Today, neuronal signals are commonly read through micro-electrode arrays (MEAs). MEAs are minute devices with thousands of tiny electrode interfaces, each capable of detecting microsopic changes in electrical current.
Until quite recently, MEAs were host to a number of problems. One problem was that electrode density wasn’t high enough to gather very meaningful information. Another issue was that the brain, sensing an external invader, would quickly suspend the MEA in connective tissue for protection. This would decrease signal quality and eventually render the MEA unusable.
New approaches to MEA construction (like Neuralink) have helped alleviate these problems. We’re likely already at the point where we can read phonemes, but over the next decade, I anticipate that both signal quality and electrode density will improve so rapidly that reading ideas and phonemes directly from the brain will be considered trivial.
But reading the signal is not all. Once you receive it, you still need to decode it prior to sending it to the recipient through radio. And that’s the job of machine learning.
Every brain is different. There are certainly physical similarities across minds, but each phoneme, thought, or idea manifests as a different mathematical brain signal in different people. When working with numbers, that’s important.
Therefore, a one-size-fits-all approach to telepathy is simply not possible. Instead, we need a way to quickly customize systems so that they can read your brain activity in near real time before sending that information out via radio signal. Ideally, such customization would not take more than a few minutes.
Machine learning is perfect for that purpose. Theoretically, one could have a giant list of phonemes that each user thinks through as the system is learning.
You could train the algorithm to detect characteristic patterns in activity for each phoneme or thought, which would allow the protocol to decode what you’re thinking into usable information.
This information, which could be text, images, audio, and more, could then be sent via radio transmitter to the recipient, which would have a similar system that encodes that information into either audio to be played, text on a screen, or (ideally) direct electrical signals to their brain.
Such a system would essentially be the inverse of the one detailed prior— instead of electrodes that collect signals for a machine learning algorithm, you would be stimulating new signals that the brain would decode to produce the subjective sensation of receiving thoughts.
Ina strange sort of way, telepathy is already here.

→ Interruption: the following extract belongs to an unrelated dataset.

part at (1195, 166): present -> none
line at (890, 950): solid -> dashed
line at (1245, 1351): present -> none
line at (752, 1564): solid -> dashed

When I have a thought that I want to transmit, it travels from my brain to my phone or computer. That thought is then sent at the speed of light through wireless signal to your personal phone or computer, which is then decoded using your eyes and your brain.
The proposed system in this article — true telepathy — simply removes the intermediary step of manually entering that information. But such a change would fundamentally alter how human beings communicate, connect, and grow.

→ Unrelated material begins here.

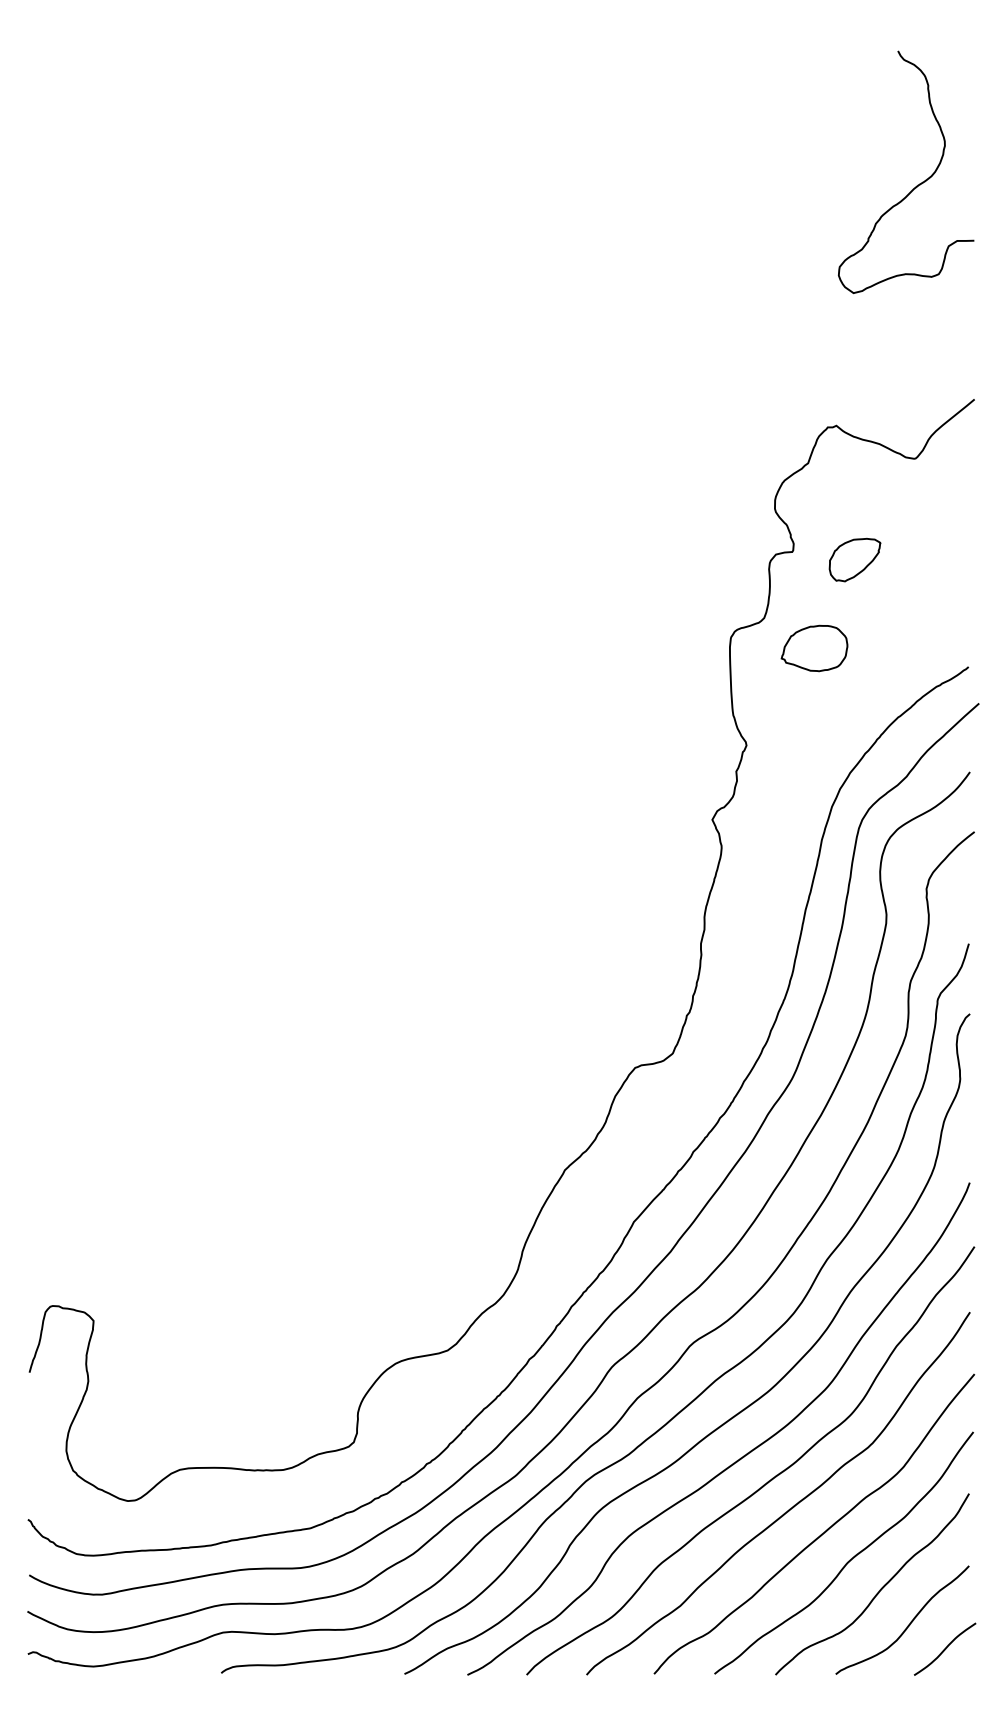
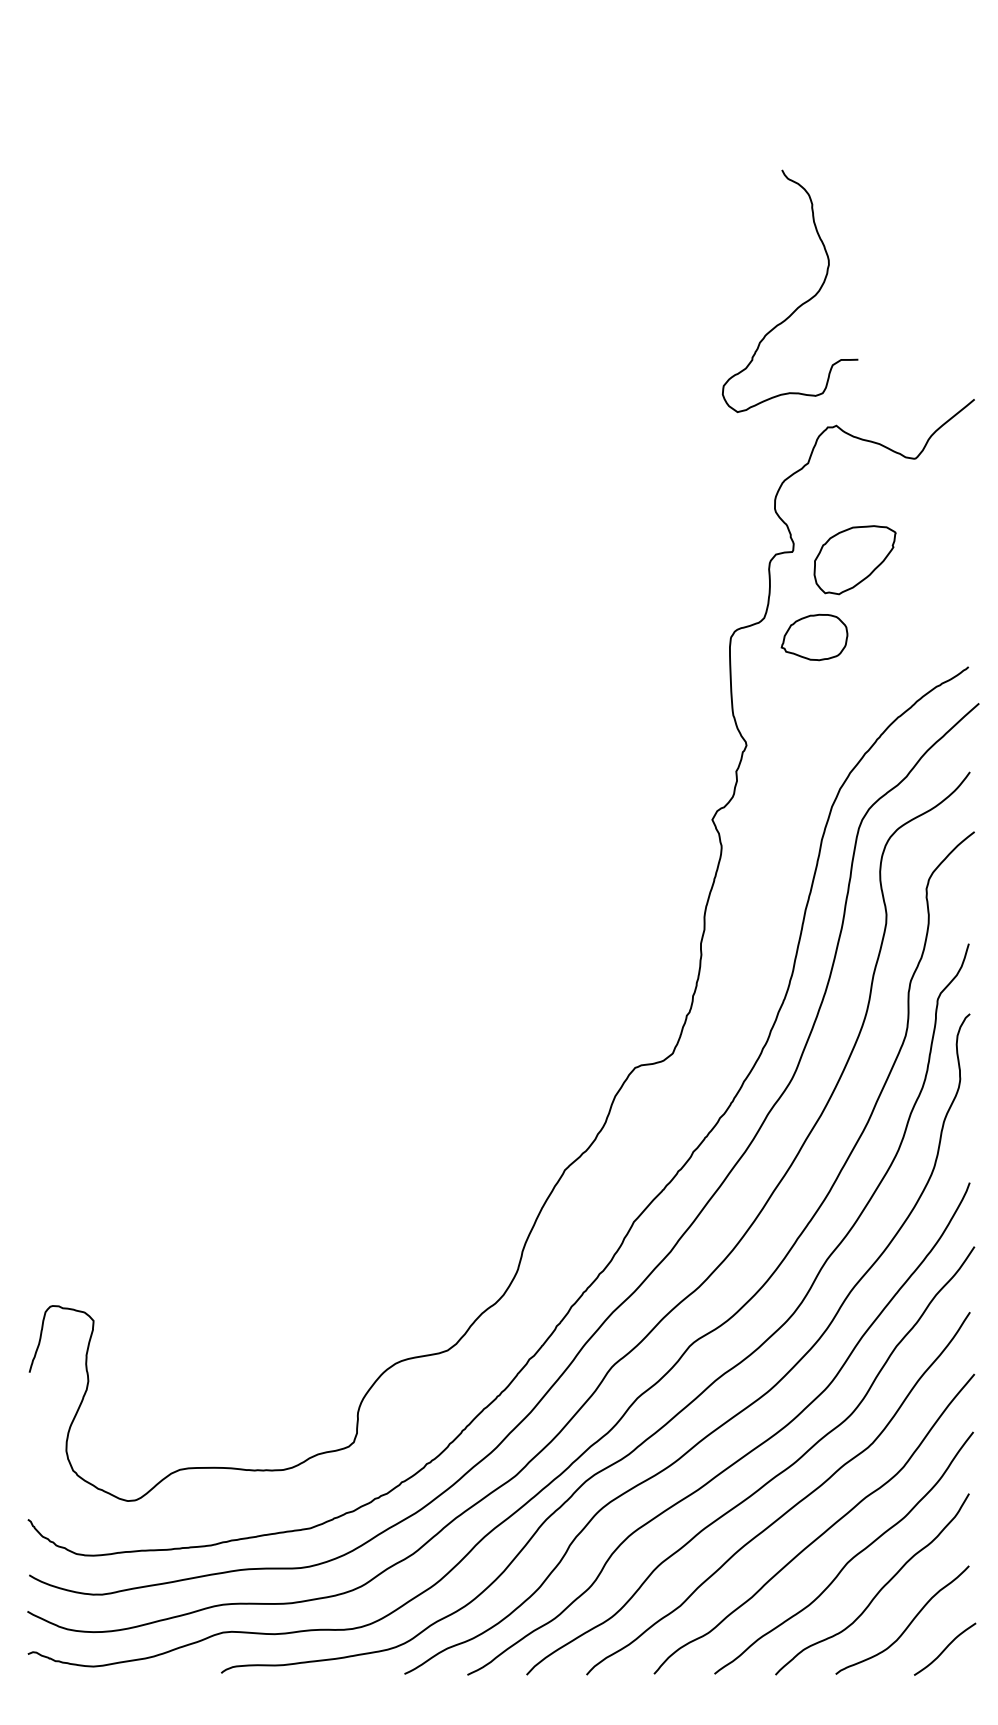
curve at (916, 185) position: (916, 185) -> (800, 304)
part at (854, 559) size: 54x46 px -> 84x71 px
part at (814, 648) position: (814, 648) -> (814, 637)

To feel another’s thoughts as your own would elevate the human virtues of empathy and togetherness. It would expand the mind of each human being on the planet, and place a priority on mutual growth and democracy.
We would learn faster. Help each other better. Our species would move increasingly towards a common vision, like propagating throughout the universe, rather than risk being torn apart by petty disputes or squabbles.
And the future is almost here! We are but a few decades away from technology of this calibre being in every home, school, device, and brain. Myself and many other neuroscientists have high hopes for tomorrow, and eagerly look forward to a day when we can communicate this joy not through a clunky human word, but directly through our thoughts.
Any sufficiently advanced technology is indistinguishable from magic. That, in and of itself, is magic.